Directions for this task: Count every line below that contains "using", then state the total with no other output.
=== Section Start ===
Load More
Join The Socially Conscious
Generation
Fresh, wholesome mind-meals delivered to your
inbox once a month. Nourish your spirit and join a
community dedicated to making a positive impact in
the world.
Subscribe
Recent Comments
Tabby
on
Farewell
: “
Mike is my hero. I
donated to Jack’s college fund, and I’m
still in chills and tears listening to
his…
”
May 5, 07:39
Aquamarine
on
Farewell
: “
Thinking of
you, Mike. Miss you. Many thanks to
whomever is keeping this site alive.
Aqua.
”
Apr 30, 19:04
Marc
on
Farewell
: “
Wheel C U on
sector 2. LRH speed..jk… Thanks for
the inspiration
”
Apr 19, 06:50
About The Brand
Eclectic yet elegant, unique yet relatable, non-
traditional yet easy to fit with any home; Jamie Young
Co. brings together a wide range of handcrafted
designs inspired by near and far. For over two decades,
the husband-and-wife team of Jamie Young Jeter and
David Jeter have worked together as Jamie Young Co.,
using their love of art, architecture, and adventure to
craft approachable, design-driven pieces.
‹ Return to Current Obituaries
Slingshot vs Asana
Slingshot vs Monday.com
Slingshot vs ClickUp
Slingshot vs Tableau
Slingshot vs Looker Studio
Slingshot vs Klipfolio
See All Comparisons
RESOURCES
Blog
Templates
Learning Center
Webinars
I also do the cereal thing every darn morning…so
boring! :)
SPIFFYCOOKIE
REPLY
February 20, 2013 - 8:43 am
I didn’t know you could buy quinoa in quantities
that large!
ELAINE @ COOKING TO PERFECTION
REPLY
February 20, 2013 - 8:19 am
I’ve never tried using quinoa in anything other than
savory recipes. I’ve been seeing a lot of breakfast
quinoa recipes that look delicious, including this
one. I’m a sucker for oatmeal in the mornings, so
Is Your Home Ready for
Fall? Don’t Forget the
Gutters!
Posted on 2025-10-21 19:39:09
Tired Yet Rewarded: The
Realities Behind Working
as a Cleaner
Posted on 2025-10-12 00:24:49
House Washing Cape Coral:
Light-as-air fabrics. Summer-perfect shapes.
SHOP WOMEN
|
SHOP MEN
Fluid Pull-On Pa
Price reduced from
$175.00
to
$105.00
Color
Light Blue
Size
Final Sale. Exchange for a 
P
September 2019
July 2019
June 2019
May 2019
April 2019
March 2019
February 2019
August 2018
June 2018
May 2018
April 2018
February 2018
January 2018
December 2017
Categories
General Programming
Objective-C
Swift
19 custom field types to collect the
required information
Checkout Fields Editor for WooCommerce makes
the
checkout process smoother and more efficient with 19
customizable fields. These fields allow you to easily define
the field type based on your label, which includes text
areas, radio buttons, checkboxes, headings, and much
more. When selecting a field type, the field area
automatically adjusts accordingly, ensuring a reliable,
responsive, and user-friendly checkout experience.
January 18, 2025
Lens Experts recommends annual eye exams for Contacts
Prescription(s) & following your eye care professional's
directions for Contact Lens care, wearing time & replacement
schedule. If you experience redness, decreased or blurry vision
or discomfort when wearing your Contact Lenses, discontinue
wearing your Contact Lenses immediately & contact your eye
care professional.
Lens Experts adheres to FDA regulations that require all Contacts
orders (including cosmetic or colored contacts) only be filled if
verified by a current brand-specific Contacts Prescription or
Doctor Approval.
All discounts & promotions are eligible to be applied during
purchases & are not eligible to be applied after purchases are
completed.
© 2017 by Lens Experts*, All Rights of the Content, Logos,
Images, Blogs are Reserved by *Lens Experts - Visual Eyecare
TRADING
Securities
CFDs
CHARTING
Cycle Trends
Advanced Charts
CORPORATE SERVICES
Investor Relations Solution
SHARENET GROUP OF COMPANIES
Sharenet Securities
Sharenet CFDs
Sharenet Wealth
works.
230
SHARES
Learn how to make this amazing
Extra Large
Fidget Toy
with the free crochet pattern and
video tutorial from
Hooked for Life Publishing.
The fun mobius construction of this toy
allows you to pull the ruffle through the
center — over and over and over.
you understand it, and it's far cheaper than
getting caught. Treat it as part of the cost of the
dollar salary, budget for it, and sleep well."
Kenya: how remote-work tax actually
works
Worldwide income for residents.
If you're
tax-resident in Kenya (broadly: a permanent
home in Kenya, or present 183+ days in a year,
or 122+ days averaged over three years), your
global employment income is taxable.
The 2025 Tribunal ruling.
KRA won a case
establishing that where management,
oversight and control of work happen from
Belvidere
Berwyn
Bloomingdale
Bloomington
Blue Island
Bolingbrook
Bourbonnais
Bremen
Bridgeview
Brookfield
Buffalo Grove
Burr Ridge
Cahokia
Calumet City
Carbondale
=== Section End ===
Exercise result: 2